The consolidation begins with merging financial and procurement teams, with R&D and product teams set to follow in early 2025. Together, Lynk & Co and Zeekr contributed nearly 30% of Geely’s passenger vehicle sales in the first three quarters of 2024. Lynk & Co delivered 169,800 units, while Zeekr reached 150,000—a testament to their importance in Geely’s electrification push. However, overlapping product lines and intensified market competition made integration a strategic necessity.
Sources cited by 36Kr indicate that Lynk & Co’s joint venture with Volvo, in which the Swedish company holds a 30% stake, created decision-making bottlenecks. Geely’s acquisition of Volvo came with commitments to operational independence, necessitating protracted negotiations to regain full control over Lynk & Co. With these hurdles cleared, the stage is set for Geely’s realignment.
Zeekr, initially launched as Lynk & Co’s electric vehicle division before becoming a standalone brand in 2021, has eclipsed Lynk & Co in sales and market appeal. Consistently delivering over 20,000 vehicles monthly, Zeekr has emerged as the cornerstone of Geely’s high-end EV strategy. Lynk & Co, founded in 2017, found success with hybrid and fuel-based vehicles like the EM-P series, which drove a 38% year-on-year sales increase to 220,000 units by October 2024. Yet, its EV offerings lagged.
The Z10 sedan, priced between RMB 180,800–313,800 (USD 25,312–43,932), delivered fewer than 5,000 units in its initial two months. By contrast, Zeekr’s 001 and 007 models, equipped with superior technology and branding, delivered over 14,000 and 10,000 units, respectively, during the same period.
The Z10’s underperformance wasn’t purely market-driven. Insiders attribute its struggles to outdated components derived from earlier Zeekr models. Simultaneously, competitors such as Xiaomi’s SU7 and Xpeng’s Mona 03 gained traction, offering advanced features in the same price segment. Zeekr’s announcement in July 2024 to explore hybrid models blurred brand lines further, intensifying internal competition.

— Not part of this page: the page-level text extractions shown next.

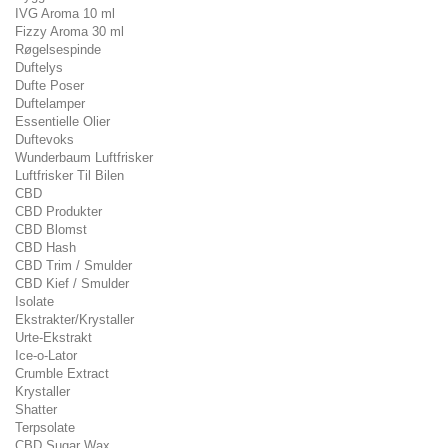
IVG Aroma 10 ml
Fizzy Aroma 30 ml
Røgelsespinde
Duftelys
Dufte Poser
Duftelamper
Essentielle Olier
Duftevoks
Wunderbaum Luftfrisker
Luftfrisker Til Bilen
CBD
CBD Produkter
CBD Blomst
CBD Hash
CBD Trim / Smulder
CBD Kief / Smulder
Isolate
Ekstrakter/Krystaller
Urte-Ekstrakt
Ice-o-Lator
Crumble Extract
Krystaller
Shatter
Terpsolate
CBD Sugar Wax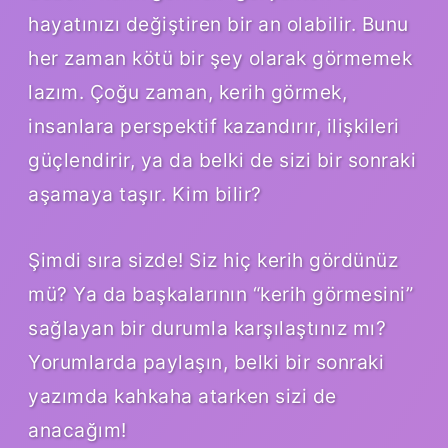
hayatınızı değiştiren bir an olabilir. Bunu
her zaman kötü bir şey olarak görmemek
lazım. Çoğu zaman, kerih görmek,
insanlara perspektif kazandırır, ilişkileri
güçlendirir, ya da belki de sizi bir sonraki
aşamaya taşır. Kim bilir?
Şimdi sıra sizde! Siz hiç kerih gördünüz
mü? Ya da başkalarının “kerih görmesini”
sağlayan bir durumla karşılaştınız mı?
Yorumlarda paylaşın, belki bir sonraki
yazımda kahkaha atarken sizi de
anacağım!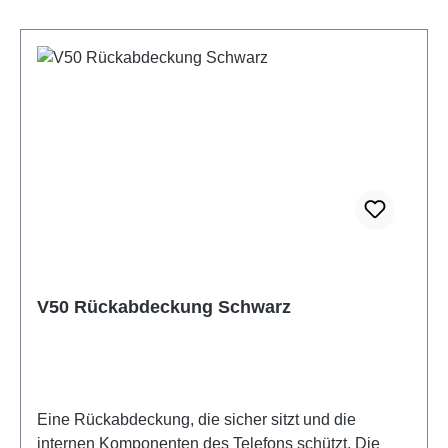
V50 Rückabdeckung Schwarz
Eine Rückabdeckung, die sicher sitzt und die
internen Komponenten des Telefons schützt. Die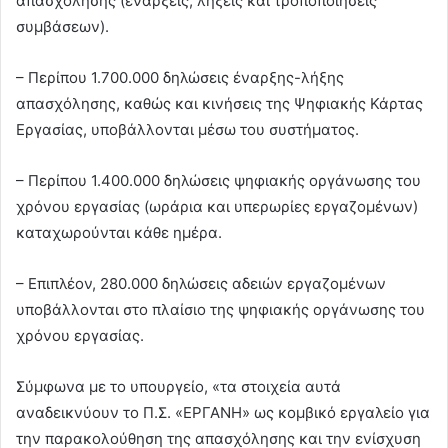
απασχόλησης (ενάρξεις, λήξεις και τροποποιήσεις
συμβάσεων).
– Περίπου 1.700.000 δηλώσεις έναρξης-λήξης
απασχόλησης, καθώς και κινήσεις της Ψηφιακής Κάρτας
Εργασίας, υποβάλλονται μέσω του συστήματος.
– Περίπου 1.400.000 δηλώσεις ψηφιακής οργάνωσης του
χρόνου εργασίας (ωράρια και υπερωρίες εργαζομένων)
καταχωρούνται κάθε ημέρα.
– Επιπλέον, 280.000 δηλώσεις αδειών εργαζομένων
υποβάλλονται στο πλαίσιο της ψηφιακής οργάνωσης του
χρόνου εργασίας.
Σύμφωνα με το υπουργείο, «τα στοιχεία αυτά
αναδεικνύουν το Π.Σ. «ΕΡΓΑΝΗ» ως κομβικό εργαλείο για
την παρακολούθηση της απασχόλησης και την ενίσχυση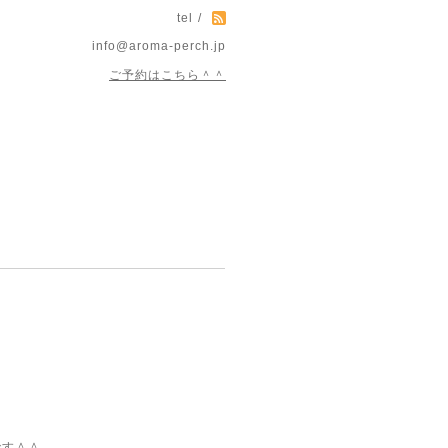
tel /
info@aroma-perch.jp
ご予約はこちら＾＾
です＾＾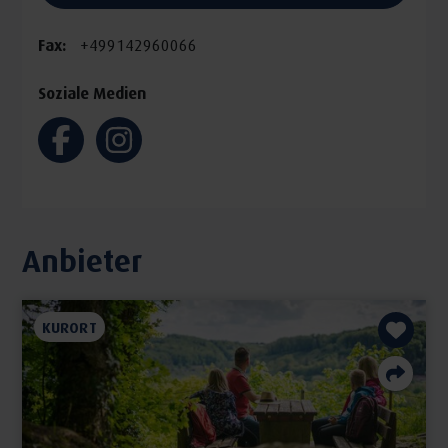
Fax:
+499142960066
Soziale Medien
Anbieter
KURORT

This merger aims to streamline operations, reduce redundancies, and enhance Geely’s competitiveness in a rapidly evolving EV landscape. Geely’s multibrand approach, which fueled its growth for over a decade, is now being rethought to address changing market dynamics.
China’s automotive market is experiencing a seismic shift, with over 100 new energy vehicle models expected to launch in 2024. This intensifies competition in pricing and technology, making Geely’s fragmented R&D and supply chains increasingly untenable. The August 2024 reorganization, which began with merging Geometry into Galaxy, laid the groundwork for this transformation. The Lynk & Co and Zeekr merger represents the next phase of this evolution.
Geely’s multichannel strategy helped it surpass RMB 100 billion (USD 14 billion) in half-year revenue with a 15% gross profit margin in 2024. However, the path ahead demands agility and precision. As Geely dives deeper into restructuring, its ability to consolidate and innovate will determine whether it can sustain its position as a leader in the global automotive industry.